Isaiah Walker told police he woke up that day to the sound of his mother screaming and gunfire, according to the affidavit. When he opened his bedroom door, he saw his mother in a hallway and she yelled for him to call 911.

Police were back at the home Friday to conduct a further search that involved bomb-sniffing dogs. Assisting Friday was the Oklahoma Highway Patrol's bomb squad.

Evaluating Eli Walker after his arrest was Shawn Roberson, an Edmond forensic psychologist who is used by both both prosecutors and defense attorneys.

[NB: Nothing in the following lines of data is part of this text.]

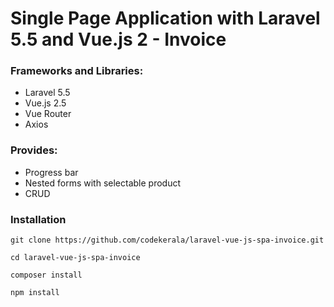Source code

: # Single Page Application with Laravel 5.5 and Vue.js 2 - Invoice

### Frameworks and Libraries:

- Laravel 5.5
- Vue.js 2.5
- Vue Router
- Axios

### Provides:

- Progress bar
- Nested forms with selectable product
- CRUD



### Installation
`git clone https://github.com/codekerala/laravel-vue-js-spa-invoice.git`

`cd laravel-vue-js-spa-invoice`

`composer install`

`npm install`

He has given opinions in a number of high-profile murder cases, including the 2014 beheading at a Moore food processing plant, the 2015 fatal stabbing of state Labor Commissioner Mark Costello and the 2015 Oklahoma State University homecoming parade crash.

A defendant is considered mentally incompetent in Oklahoma if he cannot understand what he is charged with and cannot rationally assist his attorney in his defense. In some instances, defendants never regain mental competency and are never prosecuted.

In rare cases, a murder defendant in Oklahoma has been found not guilty by reason of insanity after a judge or jury finds he was unable to distinguish right from wrong at the time of the offense. Police reported Eli Walker stated "he believed he did the right thing."

Funeral services for Michael Logan Walker, 50, and Rachael May Walker, 44, are set for 3 p.m. Tuesday at Life.Church Oklahoma City.